15/1/25 Prices
Technical trade dominated the US futures markets overnight. Profit taking was a feature in the corn and soybean pits while wheat was dragged along for the ride, generally trending lower in the milling grades. Paris milling wheat was softer, shedding €2.75 / t in the March 25 slot, and €2.00 / t in the December 25 slot. Paris corn and rapeseed futures were also lower. Rapeseed back €4.00 / t on the nearby and €3.75 / t in the Feb 26 slot. Winnipeg canola was a follower of both Paris rapeseed and Chicago soybeans. Falling as much as it gained yesterday, down C$6.10 / t nearby and -C$2.10 / t for the Jan 26 slot.
The AUD is at 61.92 this morning, trading to a high of 62.01 very early in the session before slipping away and then mostly climbing back towards the opening value late in the session. Some analyst are calling the jump in the AUD a dead cat bounce, time will tell, but there are no underlying economic improvements to speak of that are fueling the AUD recovery at present. The next question I guess, is will the RBA cut rates in Feb as most think they will, it’s not a given.

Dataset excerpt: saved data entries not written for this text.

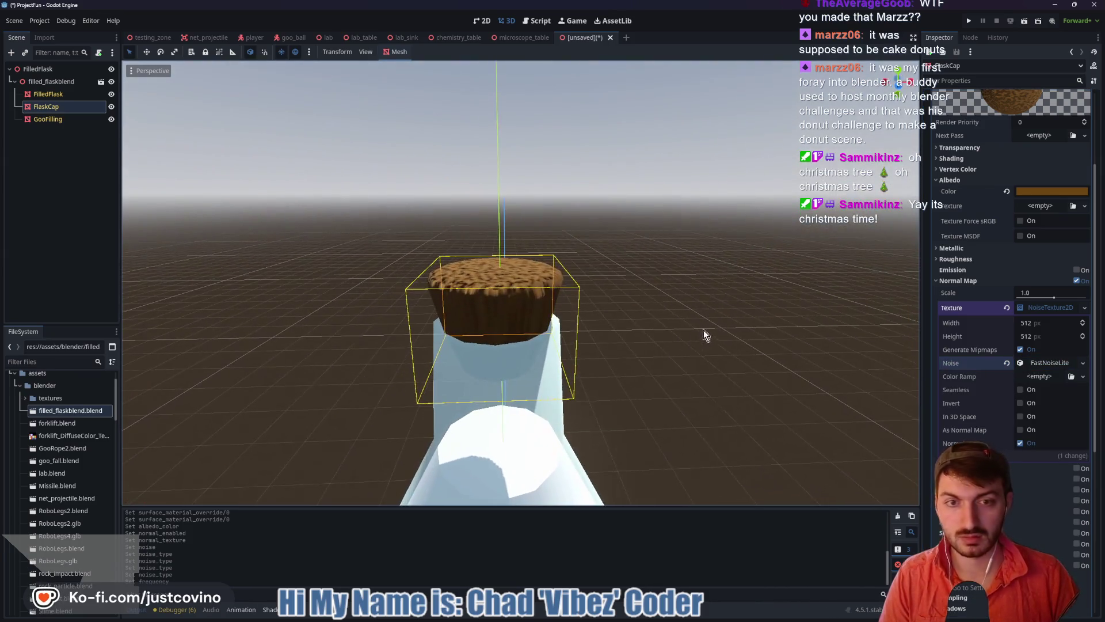
left_click(1021, 389)
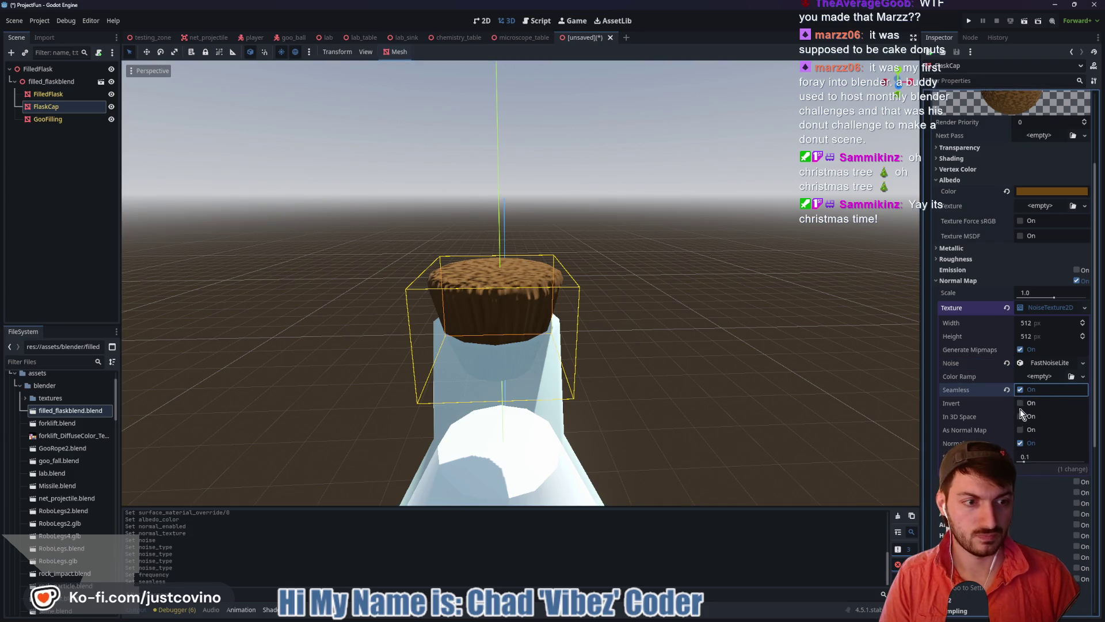
left_click(1020, 415)
left_click(1019, 429)
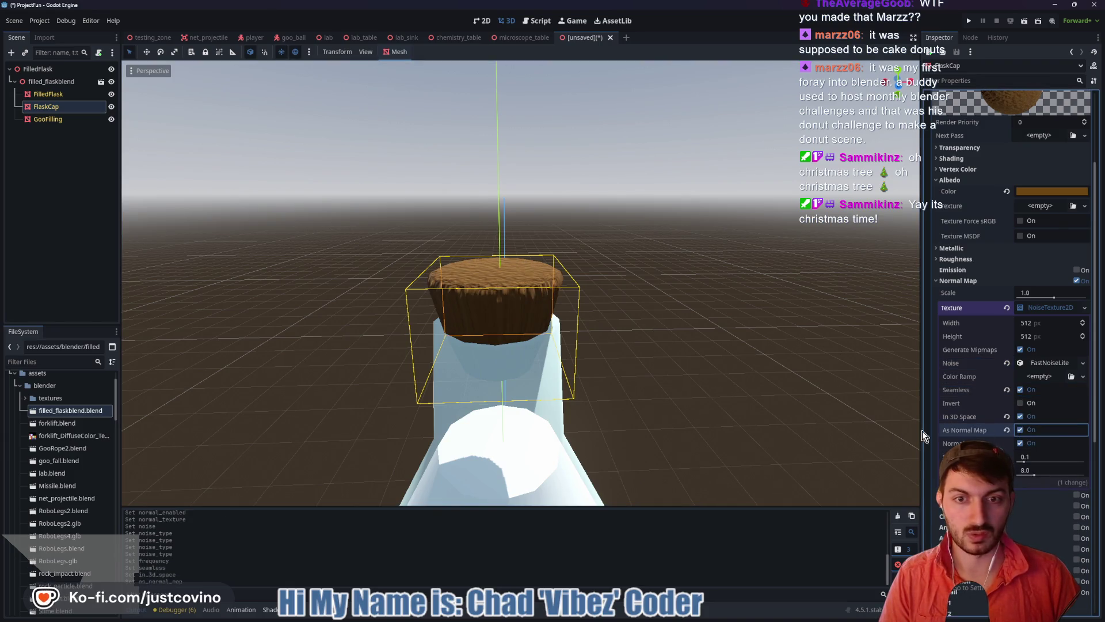
mouse_move(754, 412)
left_mouse_down()
mouse_move(690, 412)
mouse_move(695, 374)
mouse_move(719, 392)
mouse_move(632, 361)
mouse_move(562, 355)
mouse_move(693, 378)
left_mouse_up()
scroll(699, 398, "up", 5)
scroll(692, 397, "down", 4)
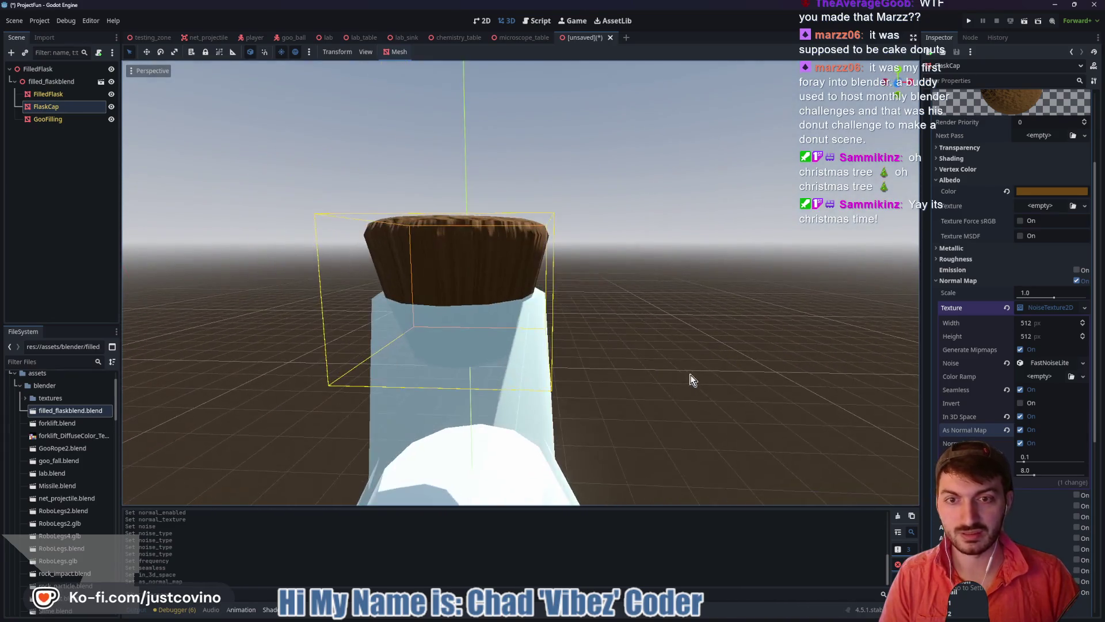
left_click(1042, 368)
mouse_move(1059, 477)
left_mouse_down()
mouse_move(1043, 481)
mouse_move(1060, 478)
left_mouse_up()
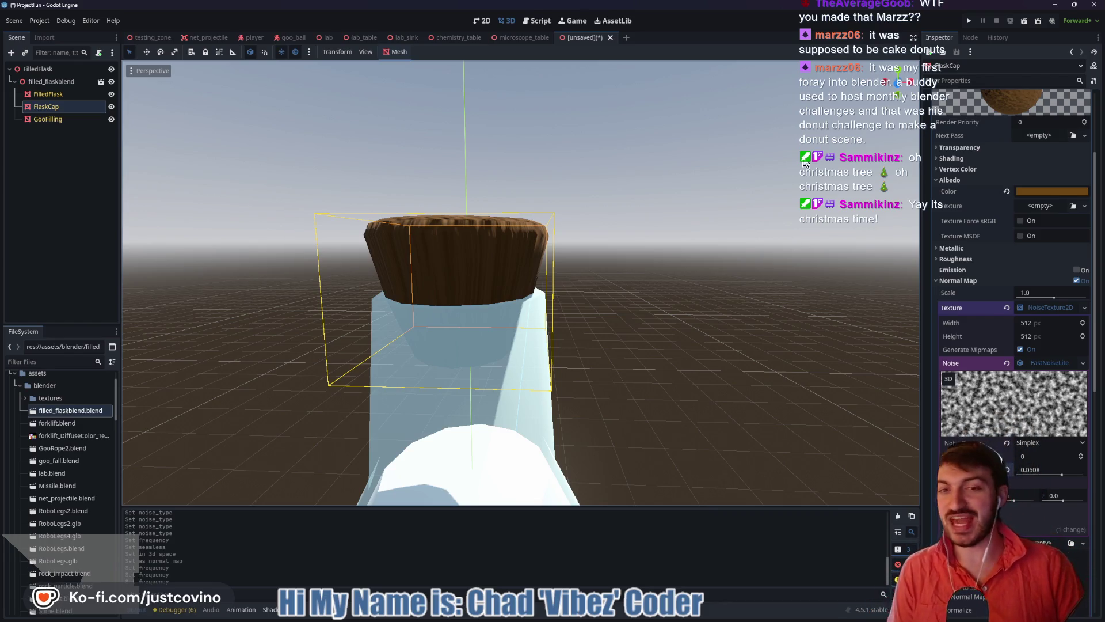
Collapse the cap's NoiseTexture2D settings to view the bumpy brown cork on the cyan flask
left_click(1044, 305)
scroll(633, 348, "down", 5)
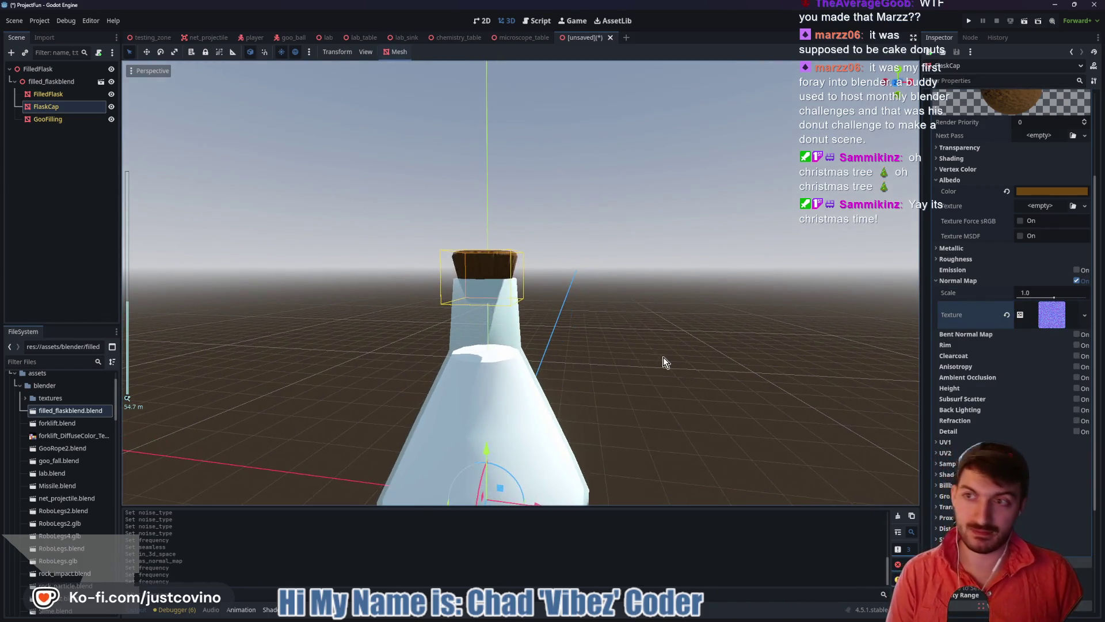
Select the GooFilling mesh and orbit the view to centre the flask
left_click(58, 121)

World cash grain values were mostly flat to lower. The AUD is having as big an impact on conversions as what any move in origin currency grain values is having. US Pacific Northwest cash values were generally back AUD$2.00 to AUD$4.00 compared to yesterdays conversion. With local markets shedding AUD$7.00 worth of basis yesterday there’s no real reason for local prices to follow this move lower. Since when has that stopped a good slaughtering of cash bids though. Russian, Ukraine, French and Argentine bids, in AUD / tonne, compared to yesterdays conversions, are all lower by a couple of bucks or less.
There are no fundamental issues that are likely to have a major impact on world wheat values between now and next months USDA report. The short term looks very sideways with more influence from currency fluctuations and political intervention, or should I say political interruption, in the grain market.